[ACTIVITY] Search the data below, and report every line in which "middle" occurs.

_ _ _ _ _

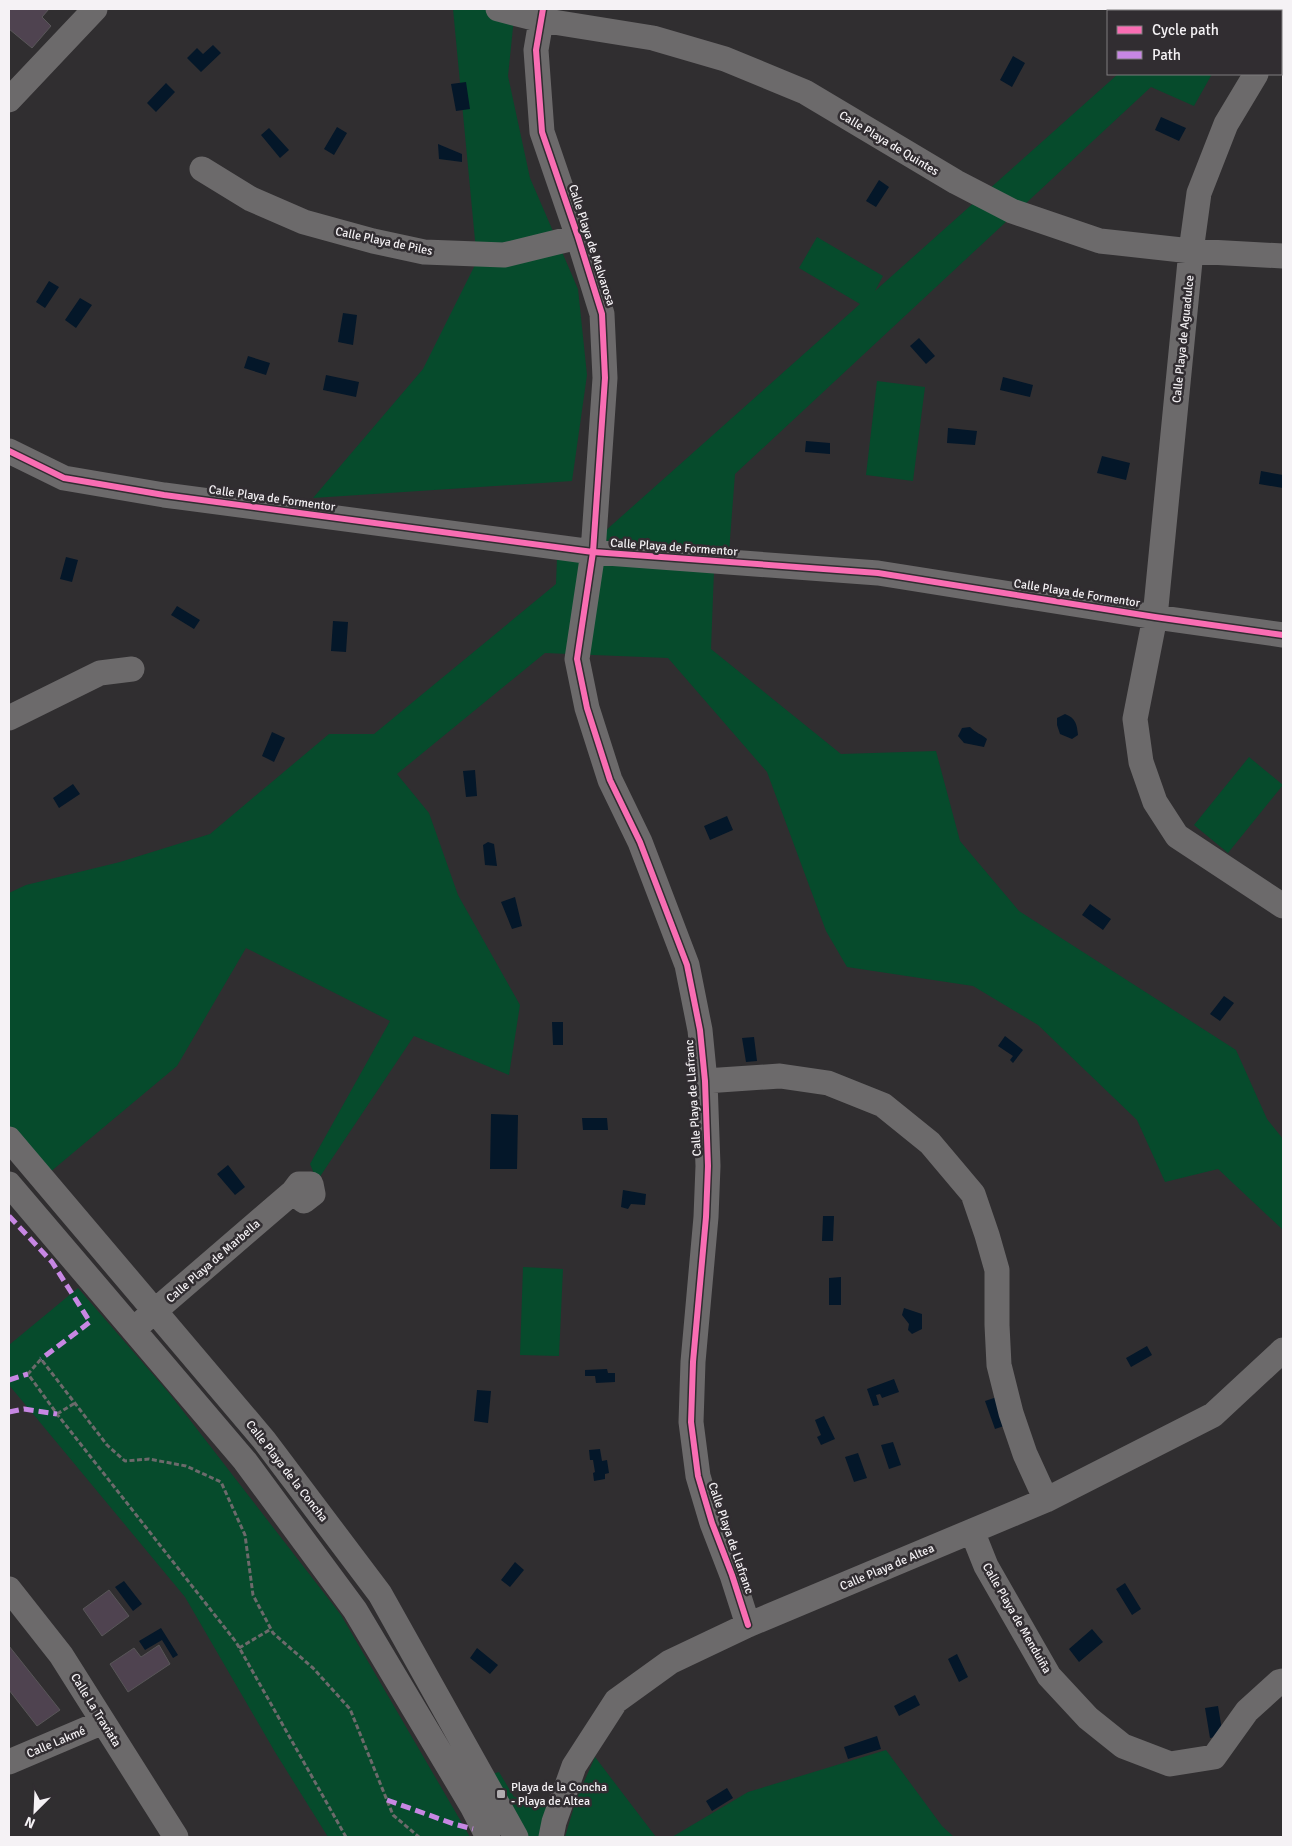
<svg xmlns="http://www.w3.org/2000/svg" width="1292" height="1846" font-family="Signika,sans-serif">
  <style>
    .green { fill: #064b2c }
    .water { fill: #041729 }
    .building { fill: #4f4350; stroke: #585658 }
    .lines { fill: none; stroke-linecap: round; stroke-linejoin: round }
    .path { stroke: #6c6a6b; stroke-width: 3; stroke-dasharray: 5 2.5; stroke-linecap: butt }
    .minor { stroke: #6c6a6b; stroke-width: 25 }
    .quiet { stroke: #c787e3; stroke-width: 5; stroke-dasharray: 10 5; stroke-linecap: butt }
    .cycleway-casing { stroke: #312d31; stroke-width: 9 }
    .cycleway { stroke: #f96db3; stroke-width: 6 }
    .poi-dot { fill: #b0adb0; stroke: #312d31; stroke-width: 2 }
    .labels { text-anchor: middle; stroke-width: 5; stroke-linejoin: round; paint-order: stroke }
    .street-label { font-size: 12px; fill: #f5f2f5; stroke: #312d31 }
    .poi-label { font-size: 12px; fill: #f5f2f5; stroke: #312d31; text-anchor: start }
  </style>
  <rect width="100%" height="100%" fill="#302e30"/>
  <path class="green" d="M453,9H488L514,18L508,76L530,178L578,289L587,375L572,481L313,498L423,369L477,261Z
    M1118,74H1212L1194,106L1151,87L735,474L729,552L595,540L860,304L799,268L817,237L883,276L875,291Z
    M877,381L925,387L913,481L866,475Z
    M557,558L714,570L711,649L841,754L936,751L960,841L1019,911L1236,1050L1267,1119L1283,1139V1230L1218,1169L1165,1182L1137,1120L1038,1025L973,986L847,967L826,931L767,772L668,658L545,653L397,774L429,813L458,895L520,1005L509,1075L414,1036L317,1181L310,1164L390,1021L246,948L177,1066L49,1173L9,1126V893L26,885L120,862L210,834L329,734H374L556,584Z
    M1249,757L1283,785L1228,853L1194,825Z
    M523,1267L563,1269L559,1356L520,1355Z
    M78,1288L169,1393L341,1615L470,1837H328L275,1752L185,1597L9,1385V1345Z
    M886,1750L942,1826L954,1837H672L748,1792Z
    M595,1757L656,1837H565L576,1800Z
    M499,1772L514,1797L555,1801L545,1837H521L489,1775Z"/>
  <path class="water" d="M213,45L221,53L201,72L187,58L197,48L203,54Z
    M1013,56L1025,63L1012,87L1000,80Z
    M466,82L470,109L456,111L451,84Z
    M166,83L175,92L156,112L147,103Z
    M1161,117L1186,128L1179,141L1155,130Z
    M337,127L347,133L334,155L324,149Z
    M269,128L289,150L280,158L261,135Z
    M438,144L462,154V162L439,159Z
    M879,180L889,187L876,207L866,201Z
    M49,281L59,287L45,308L36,302Z
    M80,298L92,305L76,328L65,320Z
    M343,313L357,315L353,345L338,342Z
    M919,338L935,356L926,364L910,346Z
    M248,356L270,363L266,375L244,368Z
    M326,375L359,382L356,397L323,390Z
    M1003,377L1033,385L1030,397L1000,390Z
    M948,428L977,431L975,445L947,443Z
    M806,441L830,443V454L805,452Z
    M1102,456L1130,463L1126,480L1097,473Z
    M1261,471L1283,475V488L1259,484Z
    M66,557L78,560L72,582L60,579Z
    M177,606L200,620L194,629L171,615Z
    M333,621L348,622L346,652L331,651Z
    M1065,714C1076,718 1077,725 1078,735L1072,739L1060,734L1057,725V718Z
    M970,727C976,733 981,734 987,739L984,747L964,743L958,736L962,728Z
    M272,732L285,738L274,762L262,756Z
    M475,770L477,796L466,797L463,771Z
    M73,784L80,794L59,808L53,798Z
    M727,816L733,830L710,840L704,826Z
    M488,842L494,844L497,866L485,865L483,845Z
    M515,897L522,926L512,929L501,902Z
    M1090,904L1111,919L1103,930L1082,915Z
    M1224,996L1234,1003L1220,1021L1210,1014Z
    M552,1022H563V1045H553Z
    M1005,1036L1023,1050L1013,1063L1010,1060L1013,1056L998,1046Z
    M754,1037L757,1061L746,1062L742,1038Z
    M491,1114L518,1115L517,1169H490Z
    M582,1118H607L608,1130H583Z
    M228,1165L245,1187L235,1195L217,1174Z
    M623,1190L646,1194L645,1205L631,1204L628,1209L621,1207Z
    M823,1216H834L833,1241H822Z
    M841,1277V1305H829V1278Z
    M904,1308L922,1314V1329L912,1334L908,1330L909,1324L902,1315Z
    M1147,1346L1152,1355L1131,1367L1126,1358Z
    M607,1369L608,1373H615V1382L596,1383L595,1376H585V1370Z
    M894,1379L899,1392L882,1398L880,1394L876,1395L879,1405L873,1406L867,1389Z
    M477,1390L491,1391L488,1423L474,1421Z
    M997,1397L1007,1425L995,1429L985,1401Z
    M824,1416L835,1439L821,1445L817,1437L821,1435L815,1420Z
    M893,1442L901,1465L889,1469L881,1445Z
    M600,1449L602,1461L607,1460L609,1473L605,1474V1479L594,1481L593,1473L595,1472L593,1460H590L589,1450Z
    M858,1453L867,1478L854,1482L845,1457Z
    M515,1562L524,1570L510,1587L501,1580Z
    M124,1581L142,1604L133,1611L115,1587Z
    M1125,1583L1141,1609L1132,1615L1116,1589Z
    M161,1628L178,1655L173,1658L162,1640L145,1650L139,1641Z
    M1092,1629L1103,1642L1079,1662L1069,1649Z
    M477,1648L498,1665L490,1674L470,1658Z
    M957,1654L968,1677L959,1682L948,1659Z
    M915,1695L920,1705L899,1716L894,1706Z
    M1218,1706L1223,1736L1210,1738L1205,1708Z
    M877,1736L881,1749L848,1759L844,1747Z
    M727,1788L733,1798L712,1811L706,1801Z"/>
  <path class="building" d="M9,9H49L42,17L51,26L32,48L9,29Z
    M109,1590L129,1616L102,1636L83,1609Z
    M159,1645L170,1664L128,1692L110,1664L134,1648L141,1657Z
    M9,1646L60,1710L37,1726L9,1690Z"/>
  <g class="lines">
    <path class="path" d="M57,1414L75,1403
      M239,1648L271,1629
      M346,1837L236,1642L57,1414L28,1374L41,1359L107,1445L125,1461L149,1459L186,1466L221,1482L245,1535L253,1595L273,1633L313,1668L350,1709L393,1815L419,1837"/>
    <path class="minor" d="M498,9L541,20L653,38L725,59L805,92L956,182L1012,211L1100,241L1191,251L1283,256
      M543,9L536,50L542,132L578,237L602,314L605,378L593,552L577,659L587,708L610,780L640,842L687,965L700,1030L705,1081L708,1166L706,1217L693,1362L691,1422L698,1476L712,1523L732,1575L748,1625
      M1281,21L1283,14
      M1256,74L1226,124L1199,193L1191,251L1155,617L1135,719L1141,762L1155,802L1177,836L1283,906
      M9,100L95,9
      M202,169L251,199L304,222L373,241L424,252L504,255L578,237
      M9,451L64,478L164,495L593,552L878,573L1155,617L1283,635
      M9,718L100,673L132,669
      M705,1081L780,1076L828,1083L883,1105L930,1143L973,1194L987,1235L997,1270V1325L999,1365L1011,1413L1025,1454L1046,1500
      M9,1139L264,1440L380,1594L516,1837
      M9,1184L245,1461L355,1610L472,1806L488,1837
      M299,1184H311L313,1194L304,1201L293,1192Z
      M142,1322L293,1192
      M972,1531L986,1566L1049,1676L1088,1718L1123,1746L1170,1764L1214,1757L1247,1711L1279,1682L1283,1681
      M9,1589L61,1655L176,1837
      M9,1762L103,1722
      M551,1837L554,1822L574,1766L616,1701L670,1662L748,1625L1046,1500L1213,1415L1283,1350"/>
    <path class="quiet" d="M9,1216L52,1262L90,1322L41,1359
      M9,1380L28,1374
      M9,1412L24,1409L57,1414
      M387,1800L454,1824L473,1829"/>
    <defs>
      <path id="cycleway" d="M543,9L536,50L542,132L578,237L602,314L605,378L593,552L577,659L587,708L610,780L640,842L687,965L700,1030L705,1081L708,1166L706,1217L693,1362L691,1422L698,1476L712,1523L732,1575L748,1625
        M9,451L64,478L164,495L593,552L878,573L1155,617L1283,635"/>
    </defs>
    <use href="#cycleway" class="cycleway-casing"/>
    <use href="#cycleway" class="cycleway"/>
  </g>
  <rect class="poi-dot" x="496" y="1789" width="10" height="10" rx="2.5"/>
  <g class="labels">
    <g class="street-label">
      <text transform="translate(889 143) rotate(31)" y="4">Calle Playa de Quintes</text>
      <text transform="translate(384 241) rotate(12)" y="4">Calle Playa de Piles</text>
      <text transform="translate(592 245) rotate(72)" y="4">Calle Playa de Malvarosa</text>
      <text transform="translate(1183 339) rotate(-84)" y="4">Calle Playa de Aguadulce</text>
      <text transform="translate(272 498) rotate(8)" y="4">Calle Playa de Formentor</text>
      <text transform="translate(674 547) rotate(4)" y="4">Calle Playa de Formentor</text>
      <text transform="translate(1077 593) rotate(9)" y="4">Calle Playa de Formentor</text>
      <text transform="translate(693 1098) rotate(-94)" y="4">Calle Playa de Llafranc</text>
      <text transform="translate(213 1261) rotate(-41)" y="4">Calle Playa de Marbella</text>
      <text transform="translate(287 1471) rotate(52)" y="4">Calle Playa de la Concha</text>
      <text transform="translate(731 1538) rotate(71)" y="4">Calle Playa de Llafranc</text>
      <text transform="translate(887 1567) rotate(-23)" y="4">Calle Playa de Altea</text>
      <text transform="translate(1017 1618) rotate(60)" y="4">Calle Playa de Menduiña</text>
      <text transform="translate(96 1710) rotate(58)" y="4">Calle La Traviata</text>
      <text transform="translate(56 1742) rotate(-23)" y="4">Calle Lakmé</text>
    </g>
    <g class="poi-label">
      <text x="511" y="1791">Playa de la Concha<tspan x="511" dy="14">- Playa de Altea</tspan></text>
    </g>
  </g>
  <rect width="1292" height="1846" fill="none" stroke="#f5f2f5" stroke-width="20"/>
  <rect x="1107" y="10" width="175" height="65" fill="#312d31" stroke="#7f7c7f"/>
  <rect x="1117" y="26" width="25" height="8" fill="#f96db3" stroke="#7f7c7f"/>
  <text x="1152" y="35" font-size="15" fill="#f5f2f5">Cycle path</text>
  <rect x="1117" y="51" width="25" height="8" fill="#c787e3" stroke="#7f7c7f"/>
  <text x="1152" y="60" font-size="15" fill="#f5f2f5">Path</text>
  <g transform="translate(35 1811) rotate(204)" stroke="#312d31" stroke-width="4" paint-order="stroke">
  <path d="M0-4L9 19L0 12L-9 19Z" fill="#f5f2f5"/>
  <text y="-8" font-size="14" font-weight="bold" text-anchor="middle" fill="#f5f2f5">N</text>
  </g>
</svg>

_ _ _ _ _

[SOLUTION FOR THIS EXERCISE]
    .labels { text-anchor: middle; stroke-width: 5; stroke-linejoin: round; paint-order: stroke }
  <text y="-8" font-size="14" font-weight="bold" text-anchor="middle" fill="#f5f2f5">N</text>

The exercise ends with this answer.